Coombs war eigentlich als Jaguar-Vertragshändler bekannt und nutzte normalerweise auch die Fahrzeuge der Marke mit der Wildkatze im Logo für den Motorsport. Allerdings hielt er den ab 1961 angebotenen E-Type im Vergleich zu den Vorgängermodellen C-Type und D-Type für zu weichgespült. Daher bestellte er in Maranello diesen weißen 250 GTO, um den Entscheidern bei Jaguar ein wenig Feuer unter dem Hintern zu machen. Allerdings muss Herr Coombs auch in Italien über gute Kontakte verfügt haben, denn eigentlich wollte Enzo Ferrari alle Kundenversionen des 250 GTO ausschließlich in rot ausliefern lassen. So kam es auch zum bis heute gängigen Spitznamen dieses Autos: ‚Bianco Speciale‘. Nach wenigen Rennen der Saison 1962 verlieh Coombs den 250 GTO an Jaguar, wo das Auto bis ins Detail analysiert wurde. Die Erkenntnisse, die dabei gewonnen wurden, führten unmittelbar zum E-Type Lightweight, mit dem die Briten alsbald an den Start rollten. Einen solchen legte sich Coombs parallel zum GTO für die Saison 1963 zu, um beide Autos gegeneinander antreten zu lassen. Bei nationalen Rennen konnte der E-Type durchaus ebenbürtig mithalten. Bei internationalen Langstreckenrennen behielt jedoch der Ferrari eindeutig die Nase vorn.

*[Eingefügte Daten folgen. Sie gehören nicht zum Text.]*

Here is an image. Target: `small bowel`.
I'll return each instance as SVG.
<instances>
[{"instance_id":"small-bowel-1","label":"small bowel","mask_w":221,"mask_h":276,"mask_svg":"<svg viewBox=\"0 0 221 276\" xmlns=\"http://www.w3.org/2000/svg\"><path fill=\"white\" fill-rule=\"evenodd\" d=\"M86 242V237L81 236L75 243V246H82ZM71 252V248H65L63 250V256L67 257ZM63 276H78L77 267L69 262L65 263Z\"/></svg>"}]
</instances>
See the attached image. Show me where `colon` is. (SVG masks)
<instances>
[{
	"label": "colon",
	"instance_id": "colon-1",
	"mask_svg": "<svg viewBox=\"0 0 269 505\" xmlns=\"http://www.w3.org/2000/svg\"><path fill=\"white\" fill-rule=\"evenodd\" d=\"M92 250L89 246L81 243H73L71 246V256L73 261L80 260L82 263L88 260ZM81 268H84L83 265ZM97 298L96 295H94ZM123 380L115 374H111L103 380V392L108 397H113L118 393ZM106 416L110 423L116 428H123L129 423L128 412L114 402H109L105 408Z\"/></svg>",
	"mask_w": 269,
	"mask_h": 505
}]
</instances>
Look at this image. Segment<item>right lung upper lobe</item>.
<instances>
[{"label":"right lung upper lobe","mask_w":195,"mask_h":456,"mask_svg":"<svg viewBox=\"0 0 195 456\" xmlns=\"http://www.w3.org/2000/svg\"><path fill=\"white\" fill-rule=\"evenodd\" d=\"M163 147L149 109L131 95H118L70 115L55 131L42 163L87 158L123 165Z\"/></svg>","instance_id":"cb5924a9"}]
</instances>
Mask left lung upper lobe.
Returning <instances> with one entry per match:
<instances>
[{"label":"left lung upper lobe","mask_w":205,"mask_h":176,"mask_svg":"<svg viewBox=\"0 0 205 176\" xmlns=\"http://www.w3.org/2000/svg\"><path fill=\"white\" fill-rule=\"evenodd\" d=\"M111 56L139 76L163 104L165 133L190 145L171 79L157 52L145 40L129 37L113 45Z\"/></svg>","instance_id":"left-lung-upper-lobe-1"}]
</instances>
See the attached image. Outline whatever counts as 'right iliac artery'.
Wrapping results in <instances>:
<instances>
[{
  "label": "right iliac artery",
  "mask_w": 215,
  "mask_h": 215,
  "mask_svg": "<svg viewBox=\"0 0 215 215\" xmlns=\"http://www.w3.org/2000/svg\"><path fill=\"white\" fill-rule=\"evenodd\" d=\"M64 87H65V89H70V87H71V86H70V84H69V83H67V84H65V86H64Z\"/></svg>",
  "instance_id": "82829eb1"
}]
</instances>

Im August 1963 gelang Jack Sears mit dem fünften Platz insgesamt bei der Guards Trophy in Brands Hatch zugleich der erste Klassensieg für diesen 250 GTO. Sieben Jahre später kaufte Sears den Ferrari und behielt ihn für rund 30 Jahre in seinem Besitz. Ihm folgte der frühere Microsoft-Chef Jon Shirley, der den Sportwagen einer vorsichtigen Restaurierung unterzog. Der aktuelle Besitzer möchte sich nun im Rahmen der Mecum-Auktion im amerikanischen Kissimmee vom 250 GTO trennen. Man darf gespannt sein, ob und wenn ja zu welchem Preis der italienische Klassiker zugeschlagen wird.